Lista de atividades:
(a) Transcreva do trecho sobre a obra de Galeano a passagem que começa nas palavras "Nada simboliza melhor" e termina após "reeditada desde então.".
(b) De acordo com o trecho sobre a obra de Galeano, em que ano foi publicado o livro Manual do perfeito idiota latino-americano?
+++ Trecho para leitura
Nada simboliza melhor o atraso mental de Hugo Chávez, o presidente da Venezuela, do que o ato de presentear o presidente americano, Barak Obama, com o livro As veias abertas da América Latina na recente 5ª Cúpula das Américas, em Trinidad e Tobago. Como Chávez, uma multidão de latino-americanos se encantou com a obra do uruguaio Eduardo Galeano, publicada em 1971 e muito reeditada desde então.

Galeano tem uma resposta fácil (e equivocada) para o atraso relativo da América Latina: a exploração de suas riquezas pelos colonizadores espanhóis e portugueses, e depois pelos EUA. Como bem disse Reinaldo Azevedo na Veja da semana passada, “as Veias Abertas é um livro errado desde as primeiras letras”.

Ideias como essa foram demolidas de forma bem-humorada por três intelectuais: o colombiano Plínio Apuleyo Mendoza, o cubano Carlos Alberto Montaner e o peruano Álvaro Vargas Llosa no livro Manual do perfeito idiota latino-americano, de 1996. Roberto Campos prefaciou a edição brasileira. A obra de Galeano ganhou o epíteto de “bíblia do idiota”.

Galeano repetiu Lênin na explicação que este deu para o fracasso da previsão de Marx sobre o colapso do capitalismo: somos pobres porque os ricos nos exploram. “Podemos ficar tranqüilos: a culpa não é nossa”, zombaram aqueles três em A volta do idiota, de 2007. As teses de Galeano “são ao mesmo tempo netas de Marx, filhas de Lênin e sobrinhas de Freud, graças a essa providencial transferência de culpa”.

Enquanto Galeano escrevia suas bobagens, surgiam estudos sérios para explicar por que a América Latina perdeu para os EUA e o Canadá o lugar de região mais rica das Américas, que detinha até o século XVIII. Em 1880, a renda per capita do Brasil ainda era semelhante à americana. A mudança decorreu basicamente da qualidade das instituições, que era melhor nas ex-colônias inglesas.

A Nova Teoria Institucional, que daria o prêmio Nobel de Economia a Ronald Coase (1991) e a Douglas North (1993), permite entender a ultrapassagem. Para North, nos EUA e o Canadá, herdeiros das tradições anglo-saxônicas, o respeito aos direitos de propriedade e aos contratos alinhou incentivos para que os empreendedores investissem. Criaram-se as condições para o crescimento acelerado. Na América Latina, a cultura e as instituições ibéricas eram pouco propícias ao desenvolvimento capitalista.
++++++
+++ Dados registrados
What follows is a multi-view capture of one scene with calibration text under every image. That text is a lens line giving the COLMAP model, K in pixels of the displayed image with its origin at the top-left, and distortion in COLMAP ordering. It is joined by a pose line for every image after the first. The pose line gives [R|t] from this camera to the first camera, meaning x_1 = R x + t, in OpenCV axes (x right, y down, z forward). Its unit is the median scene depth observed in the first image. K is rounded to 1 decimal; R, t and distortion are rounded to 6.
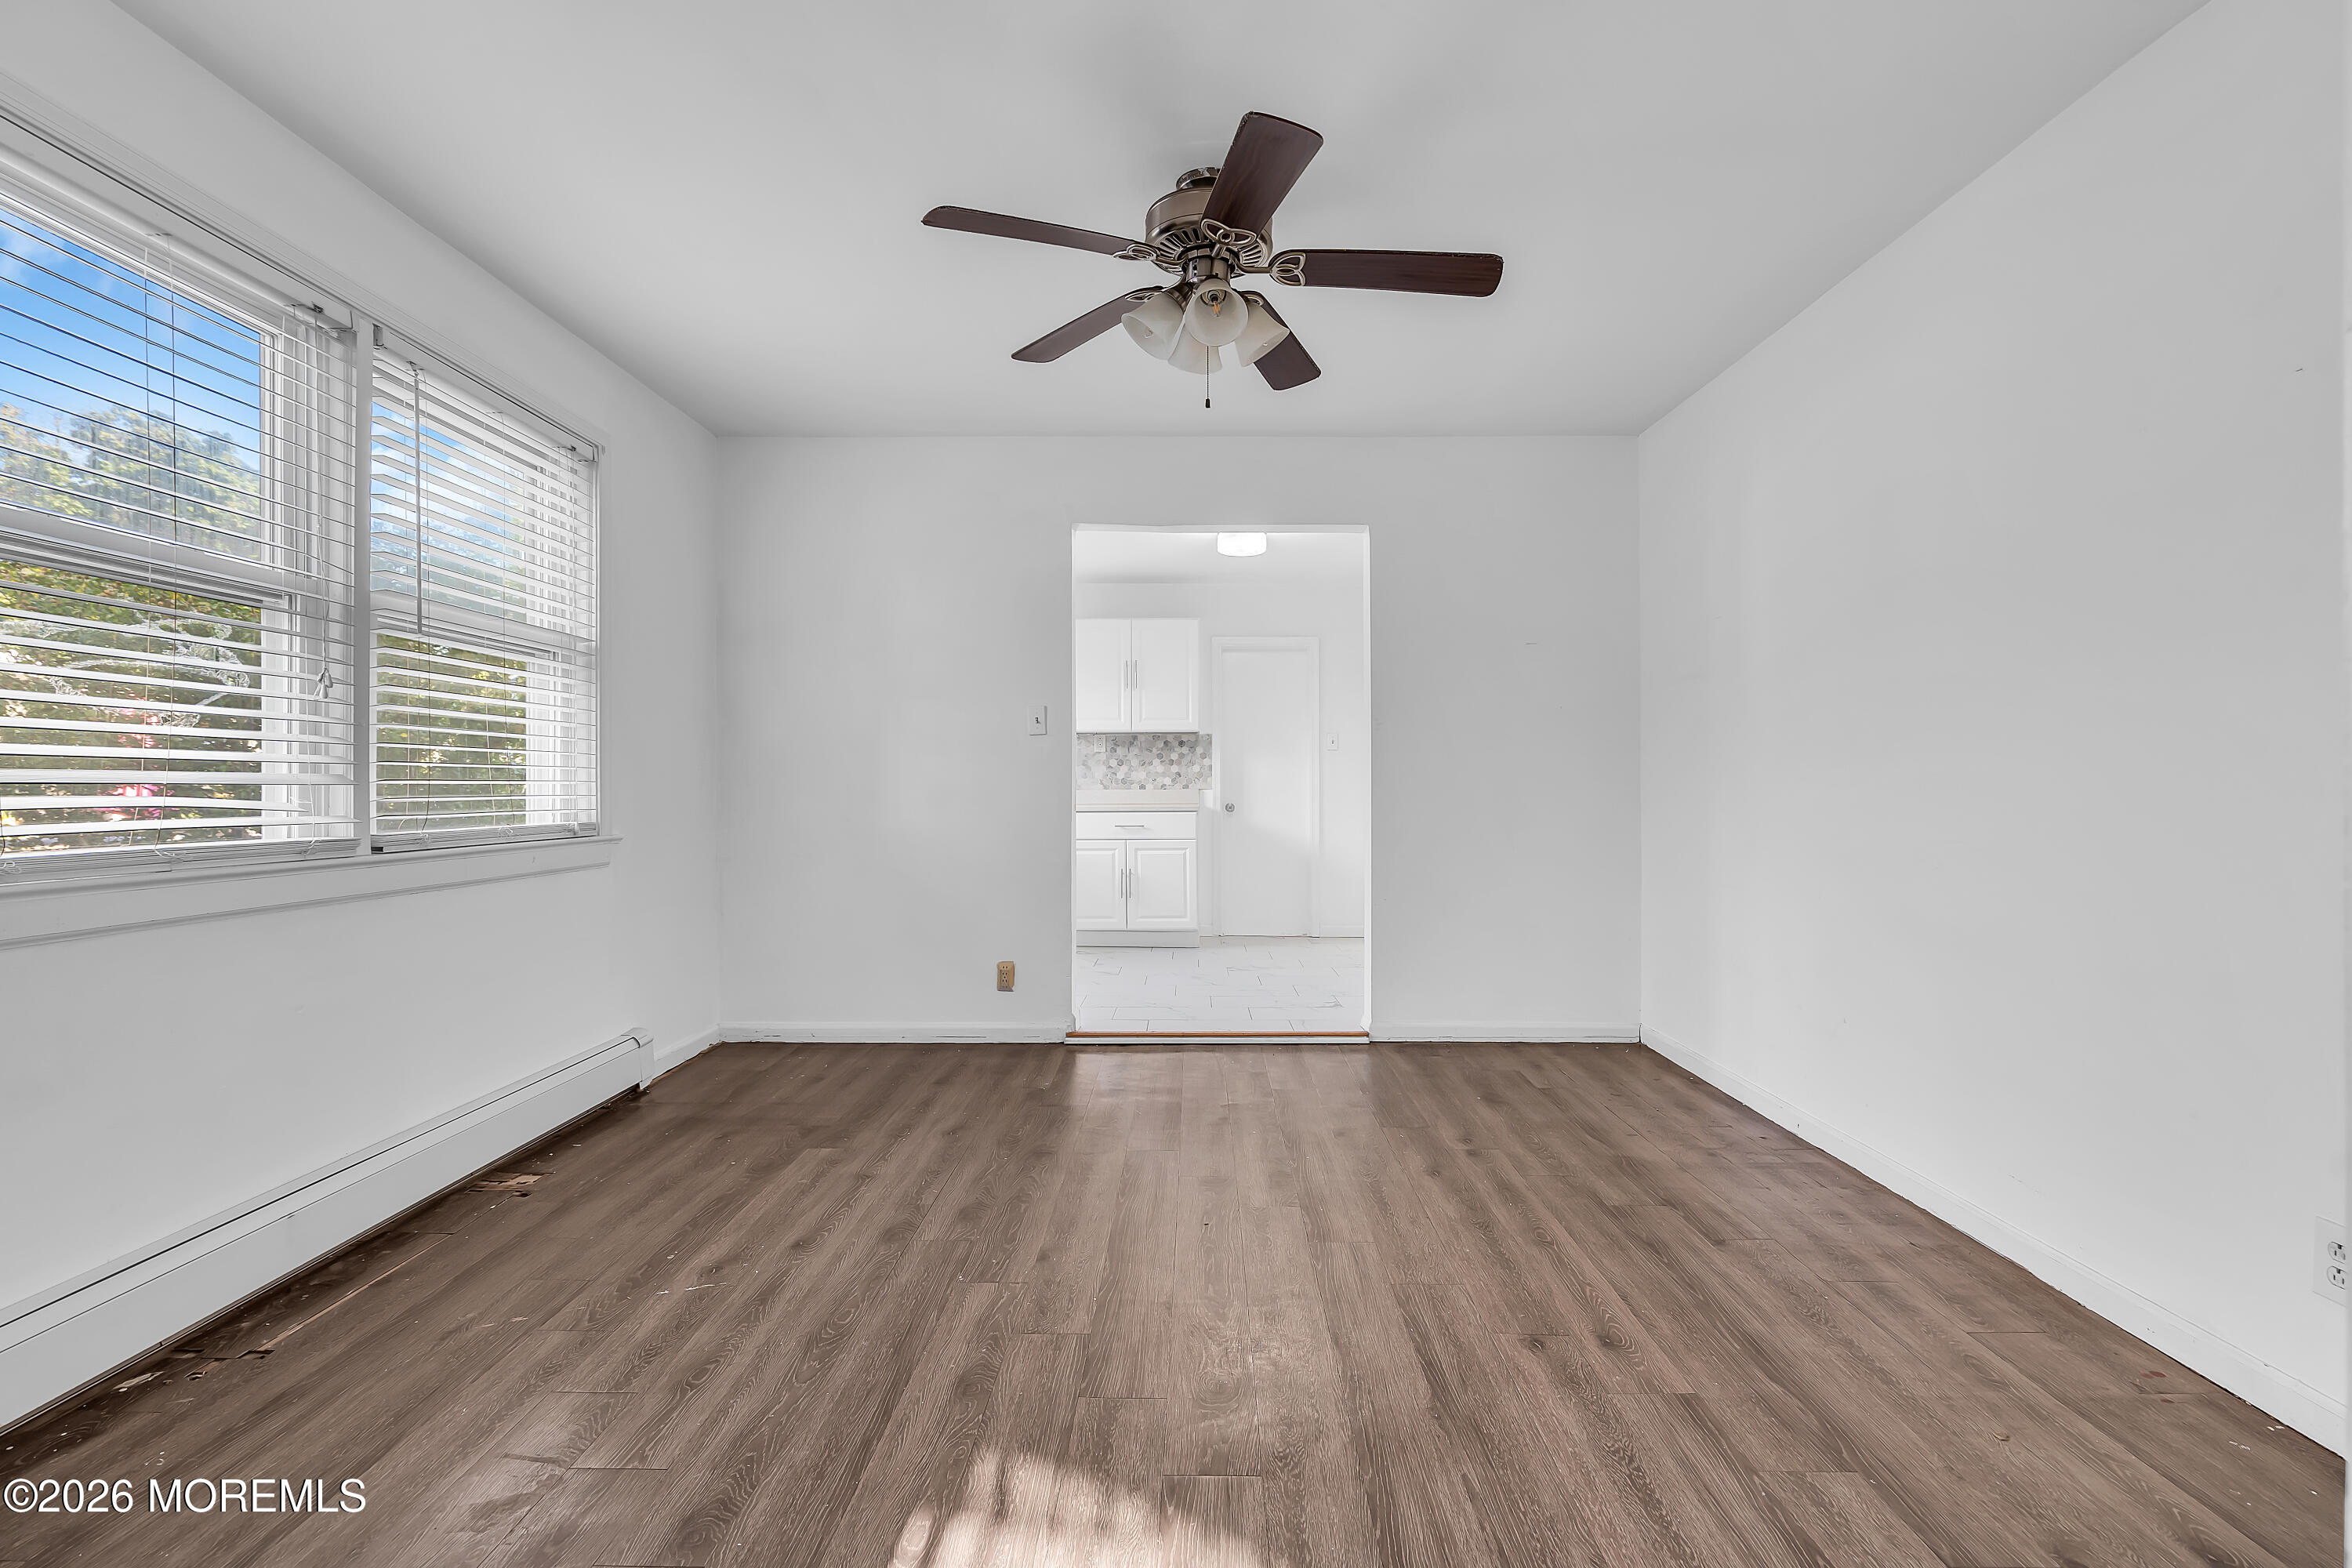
++++++
Respostas numeradas:
(a)
Nada simboliza melhor o atraso mental de Hugo Chávez, o presidente da Venezuela, do que o ato de presentear o presidente americano, Barak Obama, com o livro As veias abertas da América Latina na recente 5ª Cúpula das Américas, em Trinidad e Tobago. Como Chávez, uma multidão de latino-americanos se encantou com a obra do uruguaio Eduardo Galeano, publicada em 1971 e muito reeditada desde então.

(b) Em 1996.